Electricity Comes to Oakridge
Information available on coming of domestic electricity to Stroud.
The UDC was empowered to supply electricity in 1903 but it was not until c. 1916 that a supply was laid to the town and it was carried out by a private company. The Stroud Electricity company agreed to buy electricity in bulk from the West Gloucestershire Power Co. set up in the 1920s and at last in 1924 Stroud had a satisfactory and adequate public electricity supply. Countrywide, the installation of domestic electric lighting made progress when the Electricity (Supply) Act of 1926 was passed.
The West Gloucestershire Power Co. was taken over by British Energy Authority (SEA) at nationalisation in 1948. At the same time the local distribution side of the industry became the responsibility of the Midlands Electricity Board.

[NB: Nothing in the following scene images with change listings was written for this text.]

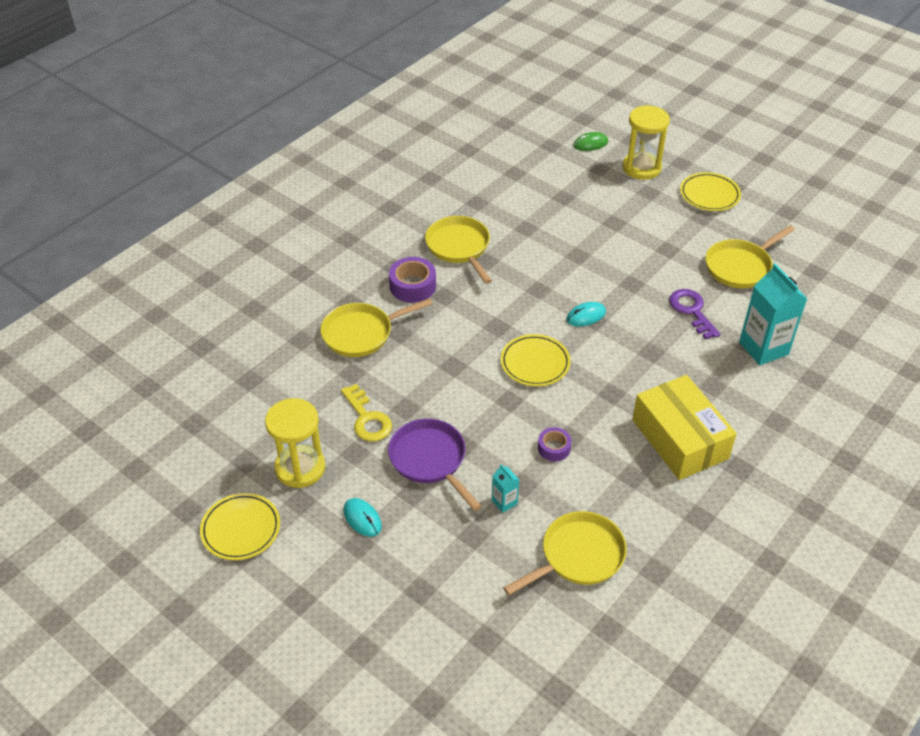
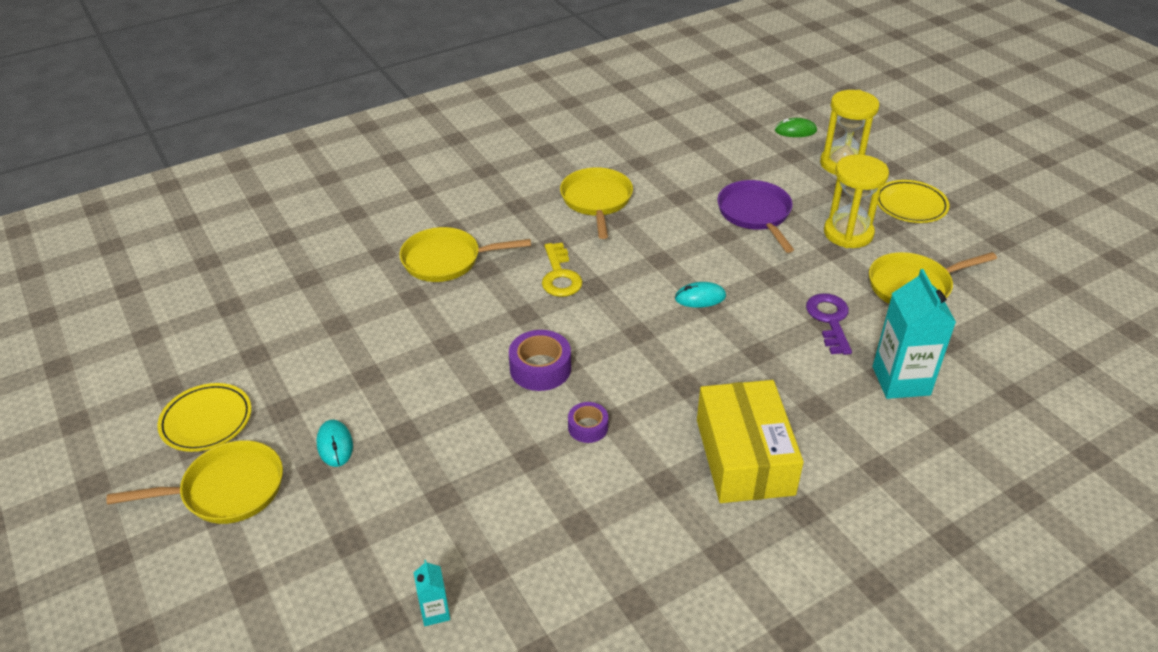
camera: 20 degrees right, 5 degrees down
(300, 468) = (304, 376): yellow hourglass -> yellow hourglass (848, 233)
(367, 418) = (402, 344): yellow key -> yellow key (560, 275)
(412, 286) = (526, 227): purple tape -> purple tape (540, 368)
(430, 460) = (443, 404): purple pan -> purple pan (755, 214)
(504, 502) = (499, 470): turquoise carton -> turquoise carton (435, 612)
(535, 363) = (615, 332): yellow plate -> none
(578, 556) = (550, 556): yellow pan -> yellow pan (226, 490)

For many villagers in the early 20th century, electricity would have been normal at work in factories and mills which generated their own private electricity supply long before it came to homes in Stroud or rural areas like Oakridge.

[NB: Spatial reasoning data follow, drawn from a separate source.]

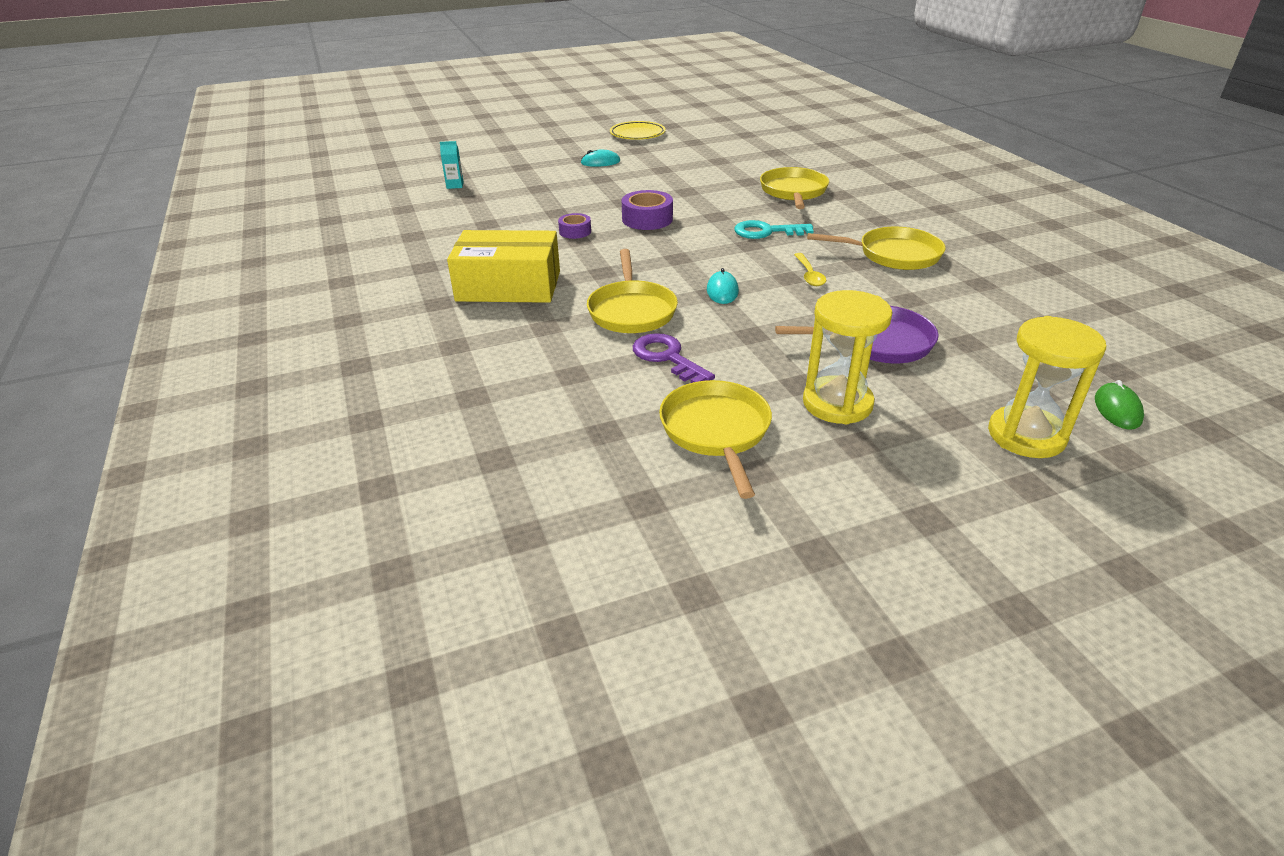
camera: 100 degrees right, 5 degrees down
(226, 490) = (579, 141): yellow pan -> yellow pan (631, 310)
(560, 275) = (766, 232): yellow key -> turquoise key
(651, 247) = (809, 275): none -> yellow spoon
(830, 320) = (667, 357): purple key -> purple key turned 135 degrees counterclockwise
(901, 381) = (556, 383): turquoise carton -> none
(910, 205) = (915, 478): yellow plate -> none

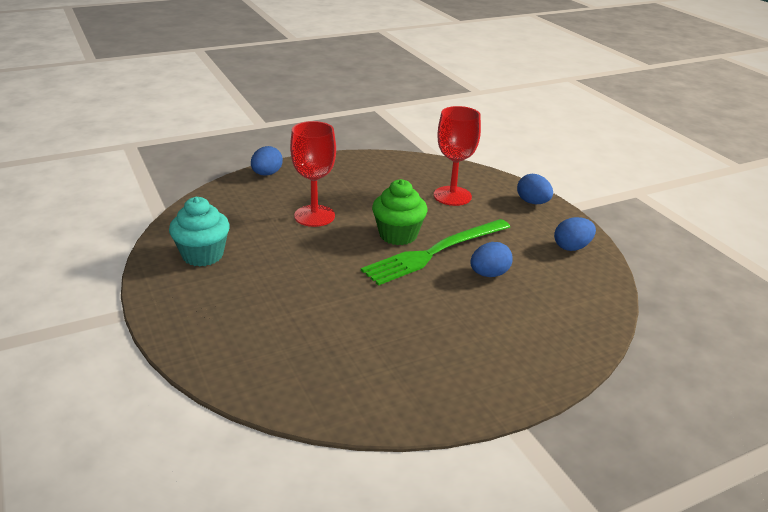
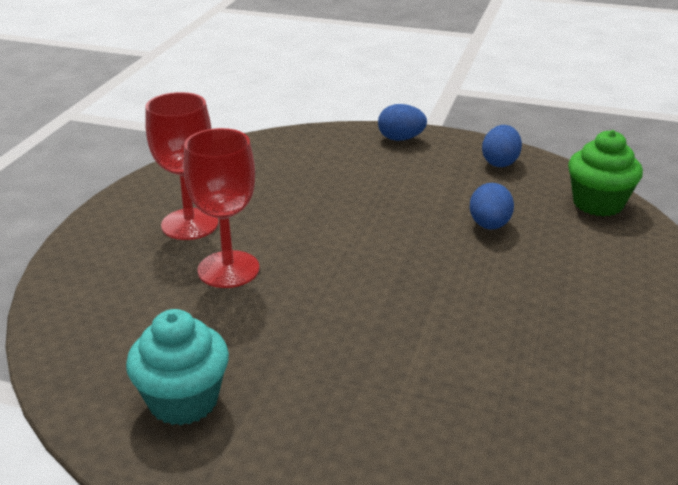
camera: 45 degrees left, 0 degrees up
(267, 174) = (77, 254): blue egg -> none
(398, 235) = (349, 237): green cupcake -> green cupcake (598, 203)
(434, 252) = (412, 234): green fork -> none
(452, 196) = (324, 169): red goblet -> red goblet (190, 224)

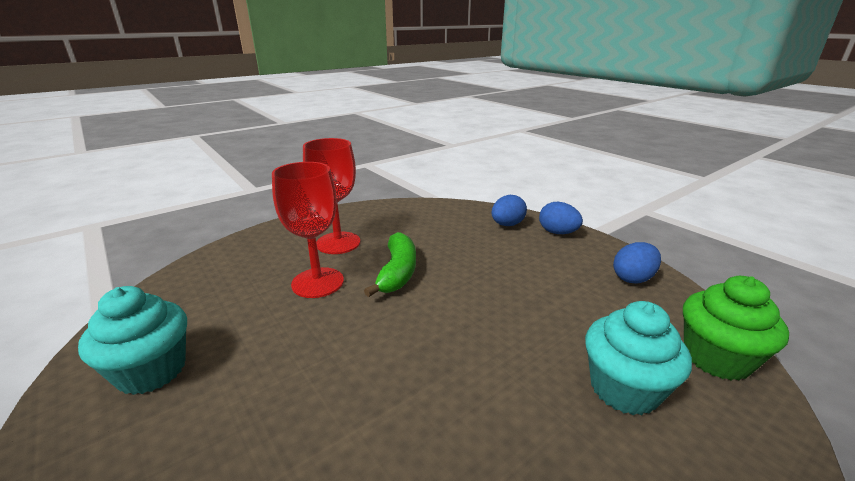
camera: 35 degrees right, 5 degrees down
(296, 230) = (397, 272): none -> green banana
(489, 225) = (564, 332): blue egg -> blue egg (507, 225)
(560, 247) = (624, 389): none -> turquoise cupcake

At the beginning of the 20th century, the Electrical Association for Women (EAW) campaigned to get domestic electricity installed across the country to make the lives of women in the home less arduous.

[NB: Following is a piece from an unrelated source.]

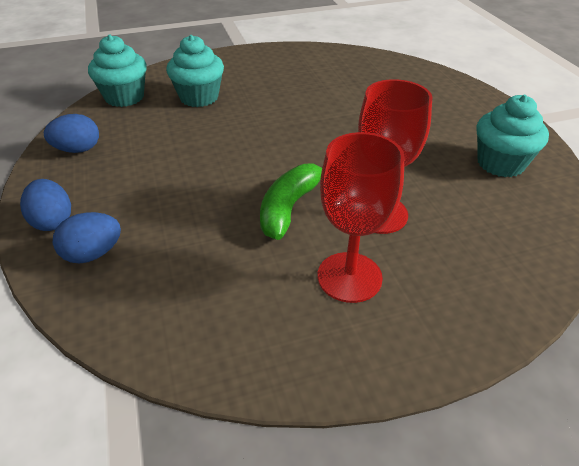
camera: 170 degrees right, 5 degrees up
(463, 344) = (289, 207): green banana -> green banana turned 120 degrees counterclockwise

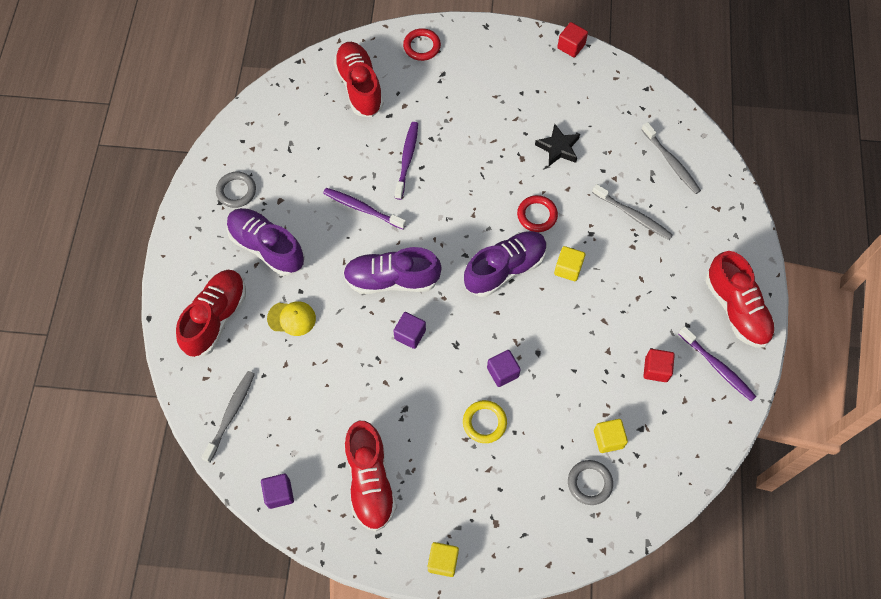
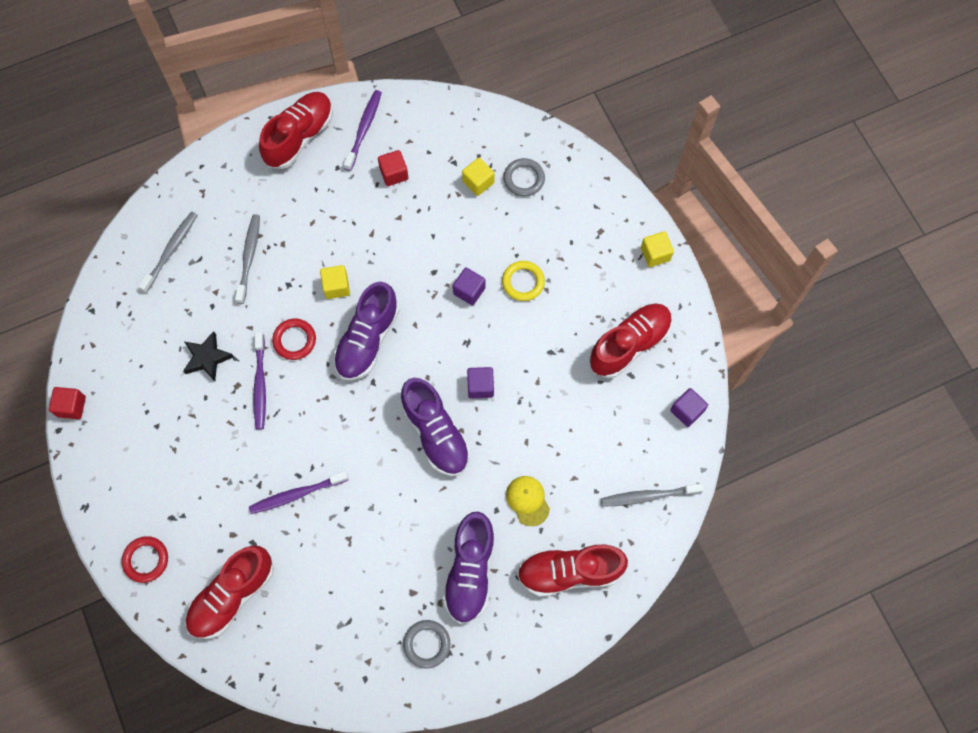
camera: 120 degrees left, 5 degrees up
(362, 208) = (376, 505): purple toothbrush -> purple toothbrush (260, 384)
(505, 269) = (367, 340): purple shoe -> purple shoe turned 90 degrees counterclockwise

Before electricity was available in the village, Bob Gardiner(BG) recalls being given 1 /2 p to go and fetch the paraffin for the family lamps and heaters. Peaceys sold paraffin in Oakridge Lynch and Alison Gardiner's father sold it in Waterlane. Hobbs sold paraffin before going into developing the business into the supply of central heating oil.
No precise details have been found to date the arrival of electricity to homes in Oakridge. Alison Gardiner (AG) and Bob Gardiner (BG) agreed that it was just before WW2 - 1938/9. A photograph in Stanley Gardiner's Archive Photographs series "Chalford to Sapperton" shows the Broadway with electricity poles and it is captioned "late 1930s". All connection work stopped during the war and was resumed after.
However, the Hornby family at lies Farm had its own oil powered generator which charged batteries to provide a DC electricity suppy to lies Farm much earlier. BG's dad looked after the generator.
Initially AG remembers getting 4 electric lights at her home connected when the local power company brought an electricity supply into Waterlane. The connection fee was £7 a quarter for 7 years and consumption was paid for in addition. (The connection charges came to an end in 1948 when the electricity industry was nationalised.) They didn't have any power sockets until after the war and then had to pay for the wiring themselves. Electricity was expensive and several people remembered parents complaining when lights were left on when the room wasn't in use - "What's that light on for?" Light bulbs were produced in 15, 40, 60 and 80 watt rating.
The Farm Survey of 1941 records that Solomon's Court and Rookwood Farm had public electric light and power, and Lillyhorn Farm and Wear Farm both had electric lighting but not power. Frith Farm, Oakridge Farm and Waterlane House had private supply for light.
It is believed that both the church and the chapel in Oakridge changed from oil lamps to electric lighting after WW2 - possible not until the 1950s
BG remembers that there was no electricity at the Taut until 1950s, tho' from the house they could see the electricity pole at the top of Whiteway. Eventually electricity was brought up to the Taut through Drivers Wood.
Records suggest that all council houses were rewired in the 1950s
Bizzie White recalled the early fuse boxes with ceramic re-wirable fuses. This type of fuse box was still common until 1990s. Hillside had them then.
Several people recalled radios run by batteries with glass accumulators that one took to the garage or Fitzwaters in Stroud for recharging. These would have been pre-war radios which would over some time have been replaced by mains powered radios.
The group discussed tasks that they remembered changing dramatically with the supply of electricity to the home
+ Water heating, previously done using a copper, became much easier when electricity became available. First of all people had a freestanding boiler ( eg baby Burco type) and later electric immersion heaters when piped water supplies were the norm in most houses.
+ BG and AG and others agreed that electricity provided a noticeably better light for working than Tilley lamps.
+ Cooking by electricity was only possible later when more power became available and was much easier than using primus stoves or coal
ranges. Smarts in Chalford and Webbs on Sisley Old Road in Stroud supplied coal for fires, boilers and kitchen ranges. AG still has a coal fired boiler and Smarts still supply her with coal.